╭─ SOURCE MATERIAL
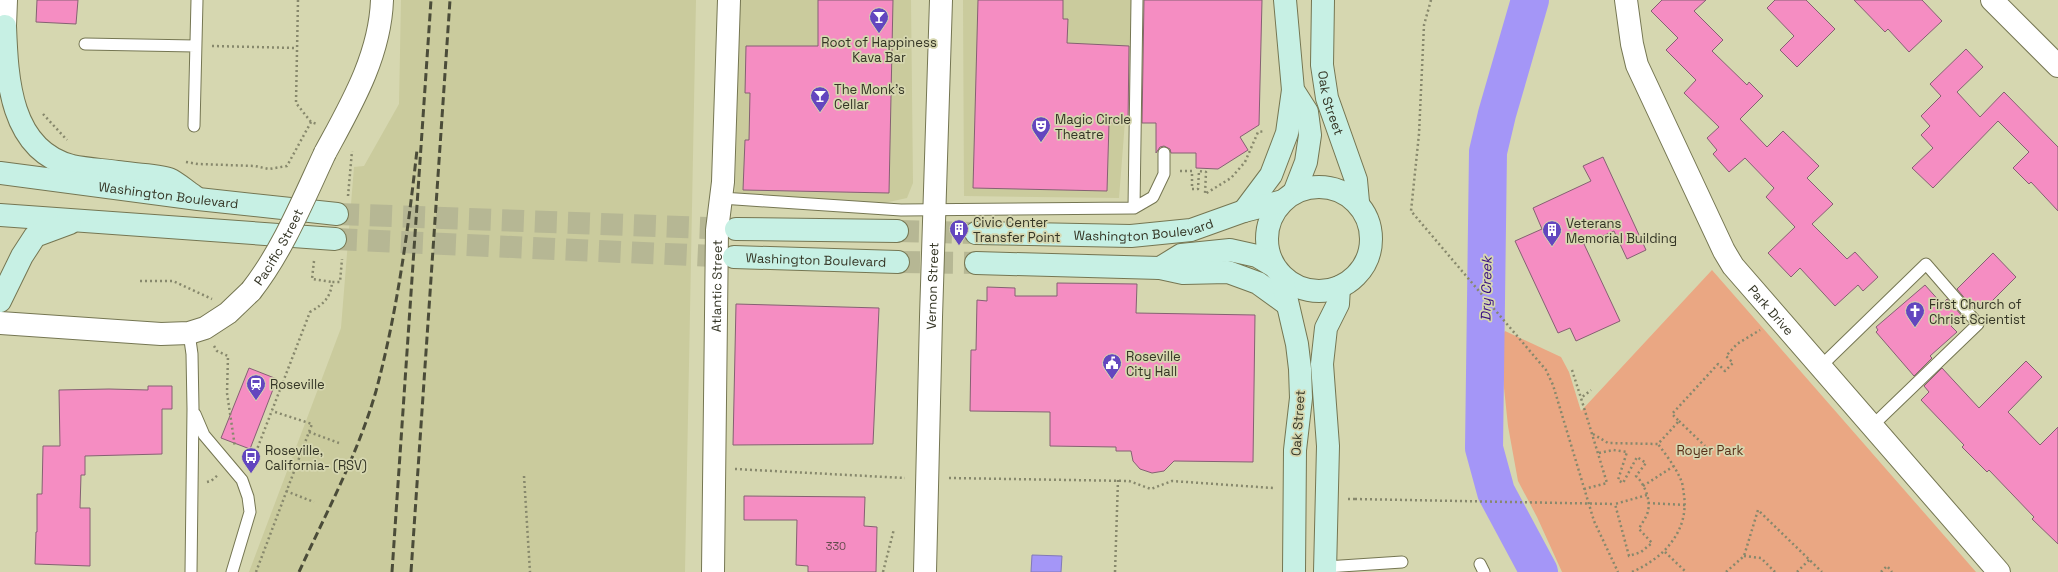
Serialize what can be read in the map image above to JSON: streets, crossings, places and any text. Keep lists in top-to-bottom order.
{
  "streets": {
    "main road": ["Oak Street", "Washington Boulevard"],
    "street": [
      "Pacific Street",
      "Atlantic Street",
      "Vernon Street",
      "Park Drive"
    ]
  },
  "crossings": [
    ["Oak Street", "Washington Boulevard"]
  ],
  "water": ["Dry Creek"],
  "parks": ["Royer Park"],
  "places": {
    "bar": ["Root of Happiness Kava Bar", "The Monk's Cellar"],
    "theatre": ["Magic Circle Theatre"],
    "building": ["Civic Center Transfer Point", "Veterans Memorial Building"],
    "church": ["First Church of Christ Scientist"],
    "public building": ["Roseville City Hall"],
    "station": ["Roseville"],
    "bus stop": ["Roseville, California- (RSV)"]
  },
  "house_numbers": ["330"]
}
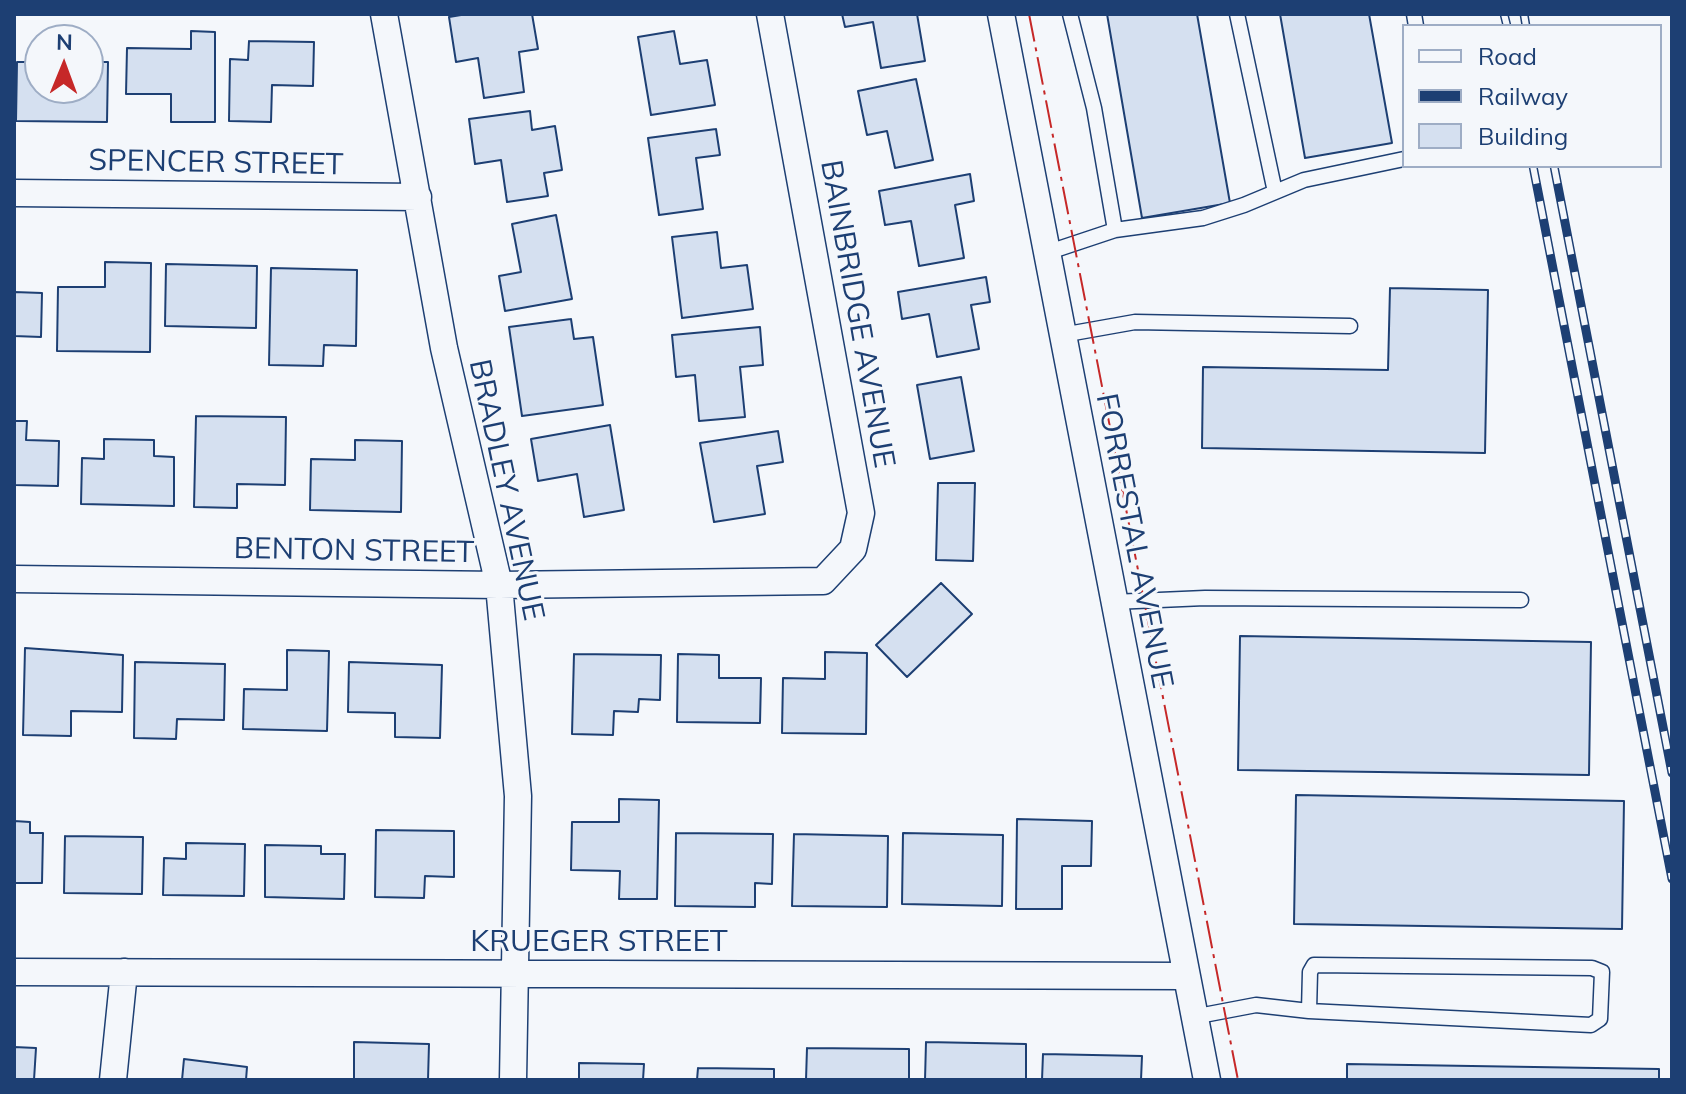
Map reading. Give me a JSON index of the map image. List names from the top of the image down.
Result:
{
  "streets": {
    "street": [
      "SPENCER STREET",
      "BAINBRIDGE AVENUE",
      "BRADLEY AVENUE",
      "FORRESTAL AVENUE",
      "BENTON STREET",
      "KRUEGER STREET"
    ]
  },
  "crossings": [
    ["SPENCER STREET", "BRADLEY AVENUE"],
    ["BAINBRIDGE AVENUE", "BENTON STREET"],
    ["BRADLEY AVENUE", "BENTON STREET"],
    ["BRADLEY AVENUE", "KRUEGER STREET"],
    ["FORRESTAL AVENUE", "KRUEGER STREET"]
  ],
  "legend": ["Road", "Railway", "Building"],
  "north": "top"
}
╰─
• _TASK REQUIREMENTS_:
Set down exactly the lines from the start of the records through the line containing "Map reading. Give", both included, and omit the pictures.

• _ANSWER SECTION_:
Serialize what can be read in the map image above to JSON: streets, crossings, places and any text. Keep lists in top-to-bottom order.
{
  "streets": {
    "main road": ["Oak Street", "Washington Boulevard"],
    "street": [
      "Pacific Street",
      "Atlantic Street",
      "Vernon Street",
      "Park Drive"
    ]
  },
  "crossings": [
    ["Oak Street", "Washington Boulevard"]
  ],
  "water": ["Dry Creek"],
  "parks": ["Royer Park"],
  "places": {
    "bar": ["Root of Happiness Kava Bar", "The Monk's Cellar"],
    "theatre": ["Magic Circle Theatre"],
    "building": ["Civic Center Transfer Point", "Veterans Memorial Building"],
    "church": ["First Church of Christ Scientist"],
    "public building": ["Roseville City Hall"],
    "station": ["Roseville"],
    "bus stop": ["Roseville, California- (RSV)"]
  },
  "house_numbers": ["330"]
}
Map reading. Give me a JSON index of the map image. List names from the top of the image down.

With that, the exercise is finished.